Required action: Up to and including the line that contains "linode-cli k8s-alpha create", repeat the entries below exactly from the first line on. Do not carry over any pictures.

Rendered images with source text:
□ □ □ □

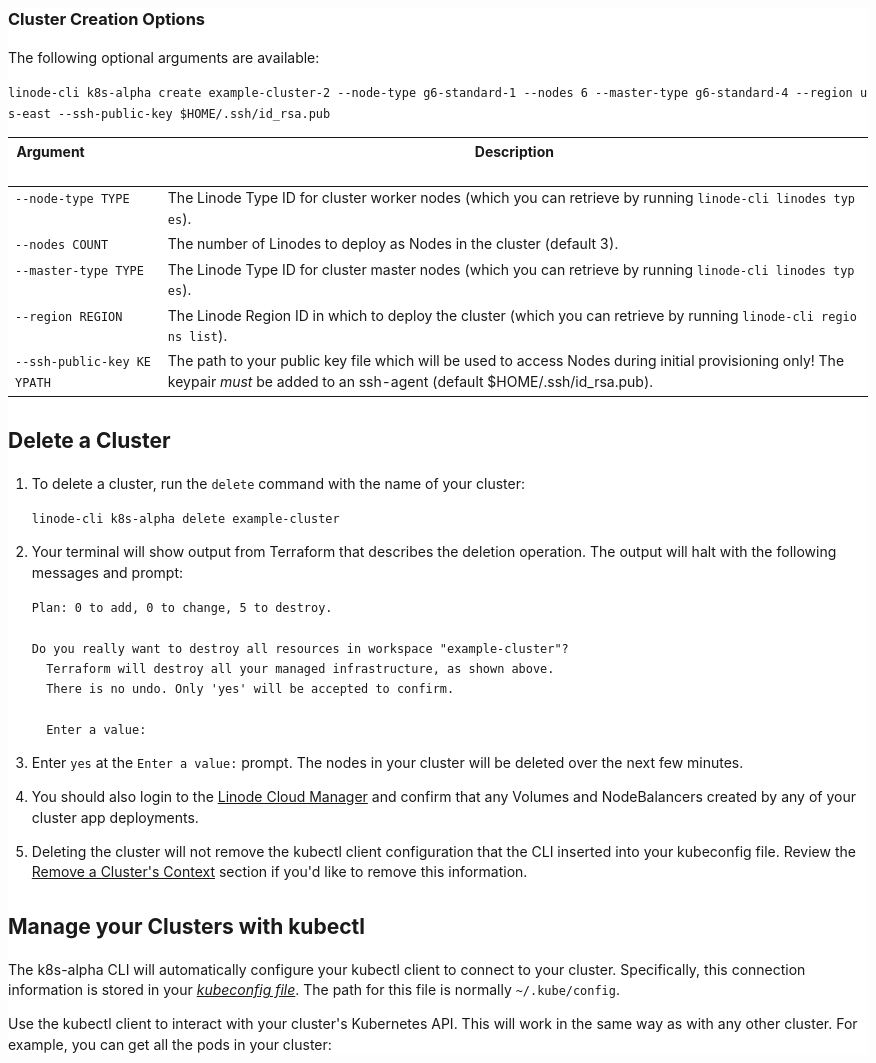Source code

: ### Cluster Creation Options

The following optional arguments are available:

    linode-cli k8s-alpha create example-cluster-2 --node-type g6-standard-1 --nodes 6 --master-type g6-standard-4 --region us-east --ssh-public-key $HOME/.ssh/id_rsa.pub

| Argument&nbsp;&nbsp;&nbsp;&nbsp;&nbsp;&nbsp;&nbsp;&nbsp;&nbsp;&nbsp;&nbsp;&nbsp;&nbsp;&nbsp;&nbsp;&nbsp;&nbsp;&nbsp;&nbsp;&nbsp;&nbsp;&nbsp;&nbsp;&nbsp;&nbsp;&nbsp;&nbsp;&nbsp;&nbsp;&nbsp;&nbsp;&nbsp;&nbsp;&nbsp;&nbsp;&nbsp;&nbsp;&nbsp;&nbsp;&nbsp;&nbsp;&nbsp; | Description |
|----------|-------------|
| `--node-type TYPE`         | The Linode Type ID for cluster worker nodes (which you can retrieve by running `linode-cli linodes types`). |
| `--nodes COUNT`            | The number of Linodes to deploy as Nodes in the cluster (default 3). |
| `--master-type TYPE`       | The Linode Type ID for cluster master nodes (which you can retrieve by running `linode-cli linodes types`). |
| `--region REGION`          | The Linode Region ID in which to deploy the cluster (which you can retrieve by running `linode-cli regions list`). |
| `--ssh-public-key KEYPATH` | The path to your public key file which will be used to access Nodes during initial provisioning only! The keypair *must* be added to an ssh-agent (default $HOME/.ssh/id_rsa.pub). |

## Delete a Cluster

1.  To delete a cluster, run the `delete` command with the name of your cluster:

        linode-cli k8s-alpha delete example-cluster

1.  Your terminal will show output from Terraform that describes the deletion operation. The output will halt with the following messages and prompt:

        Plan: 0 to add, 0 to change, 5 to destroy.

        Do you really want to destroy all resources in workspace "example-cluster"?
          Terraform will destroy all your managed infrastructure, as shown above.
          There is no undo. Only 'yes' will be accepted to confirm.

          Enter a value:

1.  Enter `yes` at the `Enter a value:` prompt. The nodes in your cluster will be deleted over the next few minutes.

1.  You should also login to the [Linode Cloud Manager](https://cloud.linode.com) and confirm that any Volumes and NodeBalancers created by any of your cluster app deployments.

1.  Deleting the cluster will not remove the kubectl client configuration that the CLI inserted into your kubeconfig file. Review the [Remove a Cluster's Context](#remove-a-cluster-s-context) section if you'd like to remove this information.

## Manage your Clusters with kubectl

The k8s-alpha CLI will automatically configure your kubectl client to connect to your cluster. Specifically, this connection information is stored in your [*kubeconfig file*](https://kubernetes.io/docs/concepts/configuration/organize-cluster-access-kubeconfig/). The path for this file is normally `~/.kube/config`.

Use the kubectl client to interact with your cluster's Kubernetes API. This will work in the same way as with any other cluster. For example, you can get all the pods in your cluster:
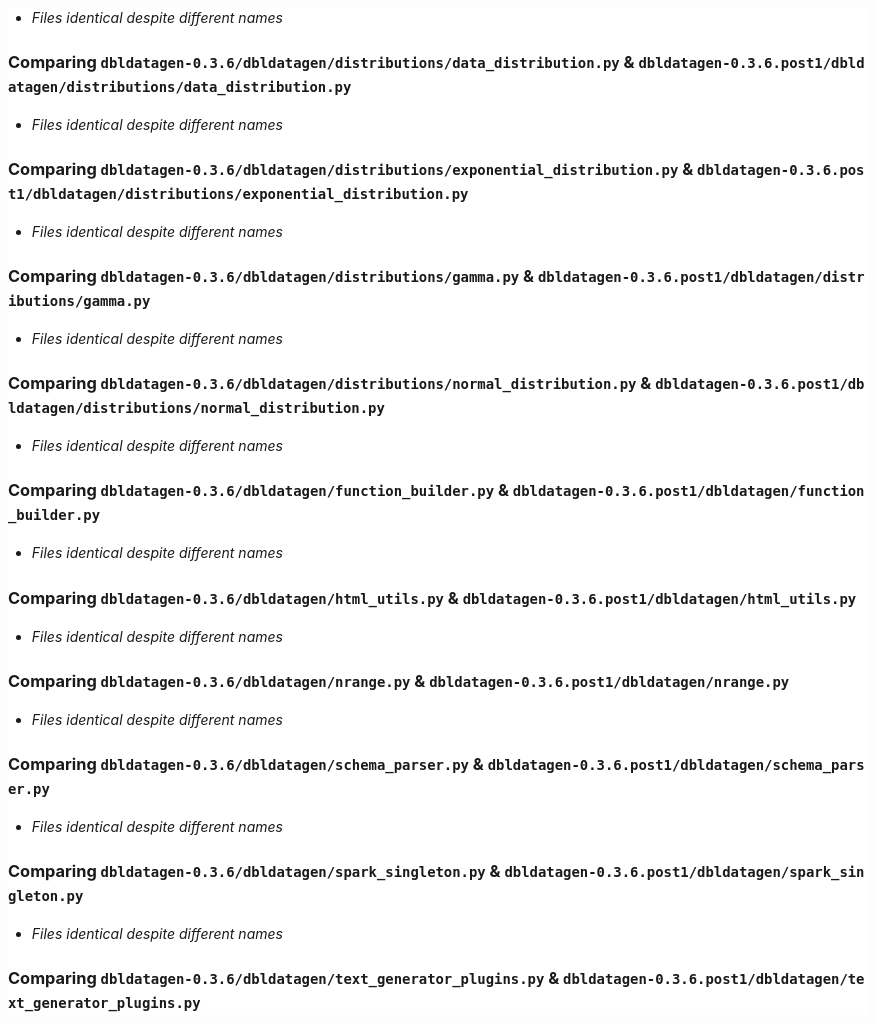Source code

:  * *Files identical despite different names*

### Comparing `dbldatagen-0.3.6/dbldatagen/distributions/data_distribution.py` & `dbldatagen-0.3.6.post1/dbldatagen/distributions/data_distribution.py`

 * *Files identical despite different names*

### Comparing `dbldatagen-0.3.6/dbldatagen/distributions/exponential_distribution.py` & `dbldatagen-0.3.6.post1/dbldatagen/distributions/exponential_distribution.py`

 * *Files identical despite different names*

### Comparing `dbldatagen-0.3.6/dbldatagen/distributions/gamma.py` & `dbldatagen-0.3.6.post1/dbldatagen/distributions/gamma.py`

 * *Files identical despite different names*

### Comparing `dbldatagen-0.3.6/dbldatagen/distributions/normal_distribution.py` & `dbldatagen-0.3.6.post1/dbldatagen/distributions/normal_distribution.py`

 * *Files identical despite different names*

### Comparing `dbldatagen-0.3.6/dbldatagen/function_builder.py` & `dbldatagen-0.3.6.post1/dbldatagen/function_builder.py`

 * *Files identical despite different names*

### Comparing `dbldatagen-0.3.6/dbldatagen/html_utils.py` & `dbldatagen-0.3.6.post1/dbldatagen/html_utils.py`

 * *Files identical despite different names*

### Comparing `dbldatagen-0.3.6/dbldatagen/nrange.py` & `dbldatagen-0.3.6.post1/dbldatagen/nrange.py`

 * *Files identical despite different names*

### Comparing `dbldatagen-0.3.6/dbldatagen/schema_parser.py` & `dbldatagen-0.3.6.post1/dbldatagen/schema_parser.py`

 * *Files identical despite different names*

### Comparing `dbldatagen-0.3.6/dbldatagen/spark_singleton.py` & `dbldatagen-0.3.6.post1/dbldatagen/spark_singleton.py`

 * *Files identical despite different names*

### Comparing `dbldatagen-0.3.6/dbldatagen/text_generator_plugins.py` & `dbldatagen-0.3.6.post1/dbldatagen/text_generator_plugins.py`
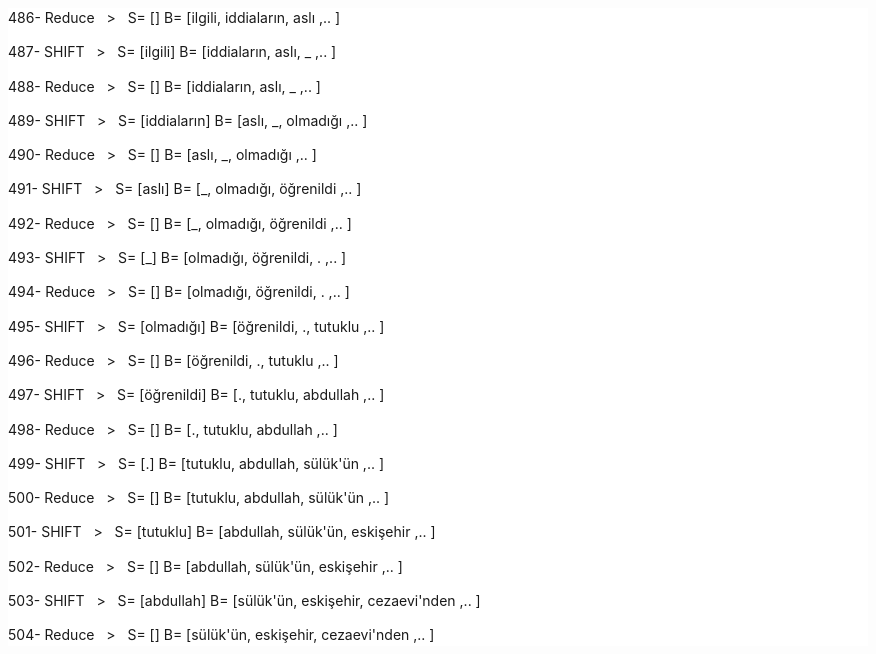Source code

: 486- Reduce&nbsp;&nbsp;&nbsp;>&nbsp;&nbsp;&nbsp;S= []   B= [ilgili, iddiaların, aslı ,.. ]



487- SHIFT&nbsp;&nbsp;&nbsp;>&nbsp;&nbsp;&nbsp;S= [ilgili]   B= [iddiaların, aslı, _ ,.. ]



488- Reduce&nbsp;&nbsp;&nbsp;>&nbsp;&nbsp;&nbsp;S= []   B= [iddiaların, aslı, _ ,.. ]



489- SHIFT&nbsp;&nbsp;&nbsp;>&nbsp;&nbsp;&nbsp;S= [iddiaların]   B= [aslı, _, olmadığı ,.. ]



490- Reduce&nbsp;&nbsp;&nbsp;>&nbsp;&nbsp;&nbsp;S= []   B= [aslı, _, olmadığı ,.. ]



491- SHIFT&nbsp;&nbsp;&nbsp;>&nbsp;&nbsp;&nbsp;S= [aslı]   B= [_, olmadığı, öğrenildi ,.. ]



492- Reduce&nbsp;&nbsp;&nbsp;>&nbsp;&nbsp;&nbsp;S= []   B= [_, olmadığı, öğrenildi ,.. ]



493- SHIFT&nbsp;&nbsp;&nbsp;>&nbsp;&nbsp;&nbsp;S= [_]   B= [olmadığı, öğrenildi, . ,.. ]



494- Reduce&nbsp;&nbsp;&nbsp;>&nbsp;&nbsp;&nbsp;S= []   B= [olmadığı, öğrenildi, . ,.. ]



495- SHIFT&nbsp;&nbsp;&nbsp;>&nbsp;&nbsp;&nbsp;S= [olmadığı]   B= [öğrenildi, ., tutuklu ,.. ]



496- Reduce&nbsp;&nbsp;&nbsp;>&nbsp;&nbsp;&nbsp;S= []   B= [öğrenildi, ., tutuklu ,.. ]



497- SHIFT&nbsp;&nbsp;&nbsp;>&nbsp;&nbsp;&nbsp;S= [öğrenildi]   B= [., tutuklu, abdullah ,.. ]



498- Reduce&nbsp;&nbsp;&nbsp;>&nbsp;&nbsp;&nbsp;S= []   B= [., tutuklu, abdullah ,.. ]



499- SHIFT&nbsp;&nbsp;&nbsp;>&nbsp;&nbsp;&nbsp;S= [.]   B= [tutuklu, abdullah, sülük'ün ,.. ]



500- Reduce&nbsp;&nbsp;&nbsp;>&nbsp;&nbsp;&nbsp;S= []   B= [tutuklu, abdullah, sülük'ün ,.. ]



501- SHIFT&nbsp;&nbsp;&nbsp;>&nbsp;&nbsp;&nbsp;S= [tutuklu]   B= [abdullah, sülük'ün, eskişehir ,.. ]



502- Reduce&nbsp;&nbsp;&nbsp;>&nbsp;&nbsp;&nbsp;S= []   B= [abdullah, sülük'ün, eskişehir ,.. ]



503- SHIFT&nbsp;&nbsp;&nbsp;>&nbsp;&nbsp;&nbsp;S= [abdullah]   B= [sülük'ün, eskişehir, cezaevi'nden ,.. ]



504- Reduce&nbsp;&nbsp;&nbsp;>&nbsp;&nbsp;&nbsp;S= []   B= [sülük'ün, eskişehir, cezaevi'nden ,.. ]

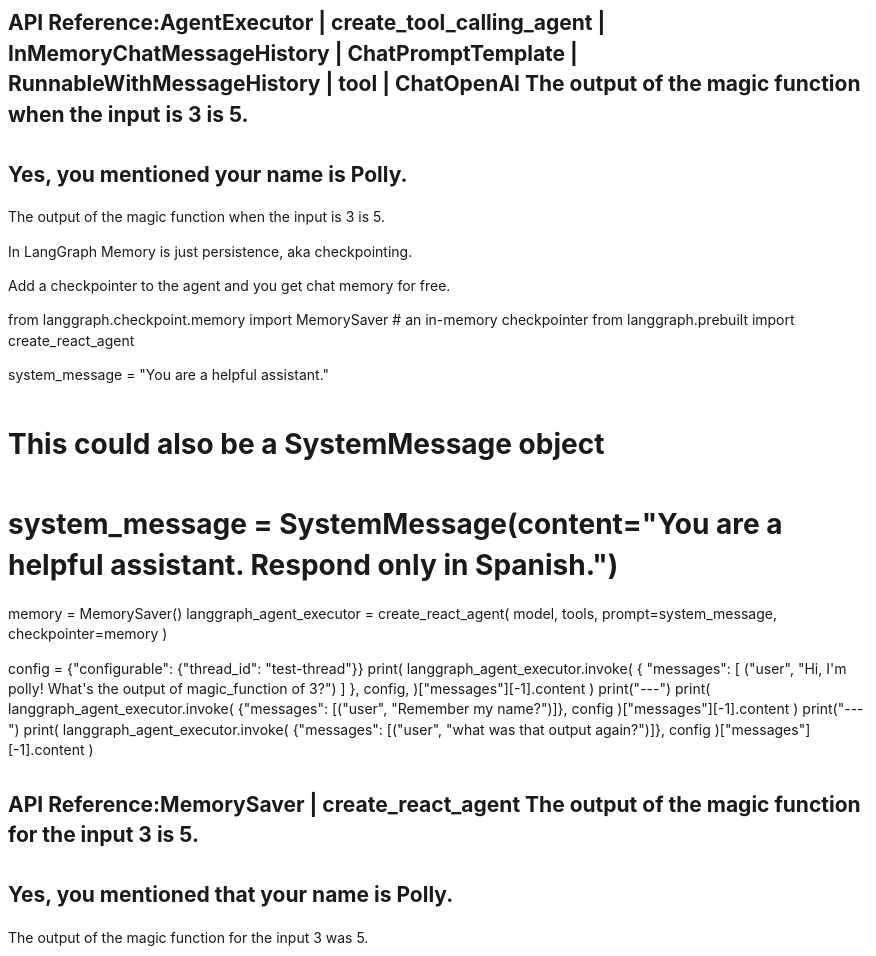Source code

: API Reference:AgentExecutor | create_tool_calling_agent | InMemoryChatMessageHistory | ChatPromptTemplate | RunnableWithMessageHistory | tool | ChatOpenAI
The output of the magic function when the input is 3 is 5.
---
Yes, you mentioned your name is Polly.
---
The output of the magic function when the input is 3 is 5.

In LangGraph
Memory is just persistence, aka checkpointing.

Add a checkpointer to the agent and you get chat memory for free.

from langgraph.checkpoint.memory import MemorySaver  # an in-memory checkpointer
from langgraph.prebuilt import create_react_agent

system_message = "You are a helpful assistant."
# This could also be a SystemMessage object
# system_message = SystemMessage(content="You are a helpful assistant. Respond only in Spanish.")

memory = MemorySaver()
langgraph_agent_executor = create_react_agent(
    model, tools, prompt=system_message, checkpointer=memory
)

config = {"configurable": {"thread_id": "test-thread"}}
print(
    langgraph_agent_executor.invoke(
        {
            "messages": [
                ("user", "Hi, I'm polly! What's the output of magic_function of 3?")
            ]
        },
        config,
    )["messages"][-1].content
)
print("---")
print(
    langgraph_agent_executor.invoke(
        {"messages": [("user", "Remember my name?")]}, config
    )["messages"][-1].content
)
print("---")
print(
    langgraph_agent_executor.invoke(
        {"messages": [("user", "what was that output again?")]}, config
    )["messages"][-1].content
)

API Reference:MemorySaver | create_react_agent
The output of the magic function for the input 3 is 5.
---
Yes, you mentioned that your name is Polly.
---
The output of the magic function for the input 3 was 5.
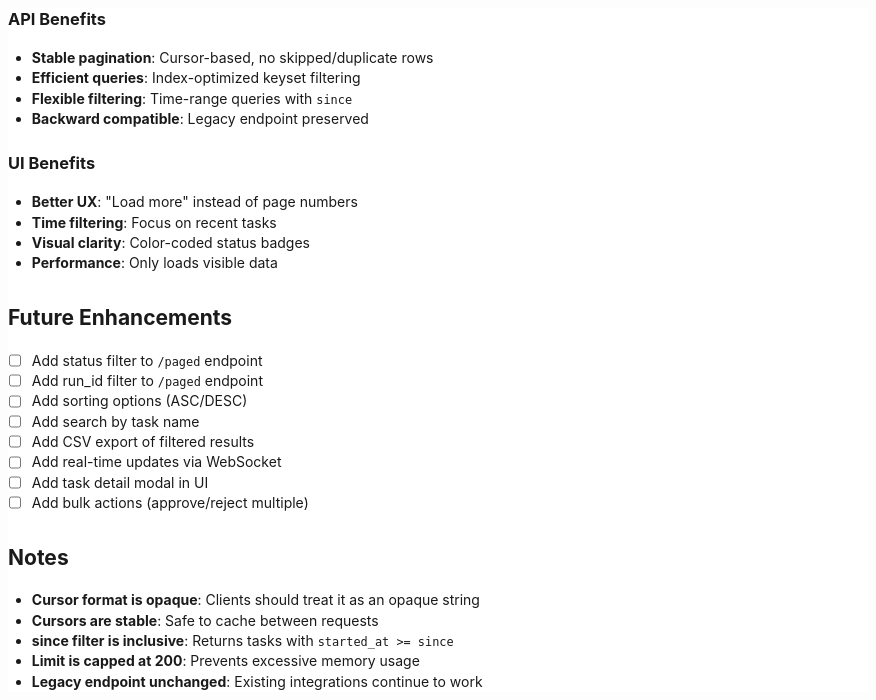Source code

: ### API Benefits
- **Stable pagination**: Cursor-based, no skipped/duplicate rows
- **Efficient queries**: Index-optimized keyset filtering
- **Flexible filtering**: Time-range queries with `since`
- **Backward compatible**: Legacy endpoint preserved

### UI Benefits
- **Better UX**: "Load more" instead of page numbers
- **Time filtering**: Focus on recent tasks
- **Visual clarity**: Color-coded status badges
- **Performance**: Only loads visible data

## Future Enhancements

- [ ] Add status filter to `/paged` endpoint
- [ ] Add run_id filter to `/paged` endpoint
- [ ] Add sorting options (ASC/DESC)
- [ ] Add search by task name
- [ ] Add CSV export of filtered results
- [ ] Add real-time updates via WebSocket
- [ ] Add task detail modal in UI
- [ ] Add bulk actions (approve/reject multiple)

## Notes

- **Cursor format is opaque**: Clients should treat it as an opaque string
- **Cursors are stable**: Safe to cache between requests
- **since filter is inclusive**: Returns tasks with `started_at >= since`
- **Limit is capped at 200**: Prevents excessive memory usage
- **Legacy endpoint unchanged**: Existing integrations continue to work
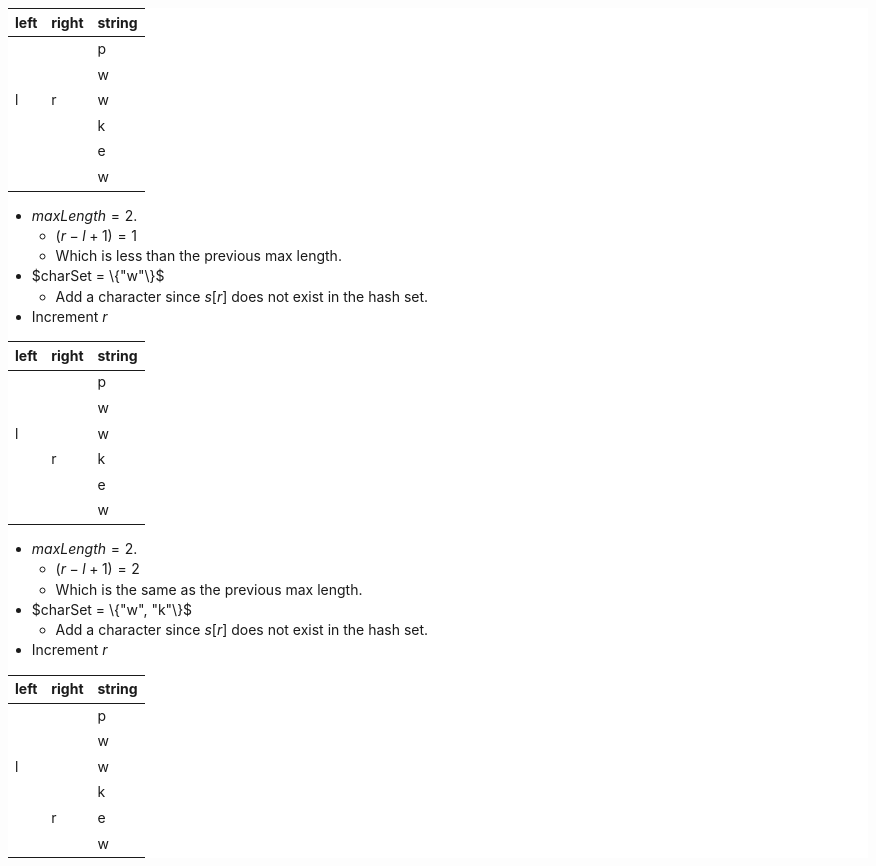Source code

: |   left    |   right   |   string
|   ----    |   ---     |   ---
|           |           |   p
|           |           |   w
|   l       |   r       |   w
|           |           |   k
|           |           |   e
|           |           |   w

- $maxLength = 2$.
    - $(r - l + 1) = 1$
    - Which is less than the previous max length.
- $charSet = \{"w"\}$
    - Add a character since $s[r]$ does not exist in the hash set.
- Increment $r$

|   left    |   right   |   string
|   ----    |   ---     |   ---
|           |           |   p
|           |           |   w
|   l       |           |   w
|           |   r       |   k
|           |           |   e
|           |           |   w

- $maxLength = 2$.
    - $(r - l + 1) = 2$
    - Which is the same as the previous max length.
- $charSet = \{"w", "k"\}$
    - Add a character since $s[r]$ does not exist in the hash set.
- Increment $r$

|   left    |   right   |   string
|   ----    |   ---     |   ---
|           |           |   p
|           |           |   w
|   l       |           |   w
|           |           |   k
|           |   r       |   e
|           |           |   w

□ □ □ □

Written answer:
Source code

: ### Cluster Creation Options

The following optional arguments are available:

    linode-cli k8s-alpha create example-cluster-2 --node-type g6-standard-1 --nodes 6 --master-type g6-standard-4 --region us-east --ssh-public-key $HOME/.ssh/id_rsa.pub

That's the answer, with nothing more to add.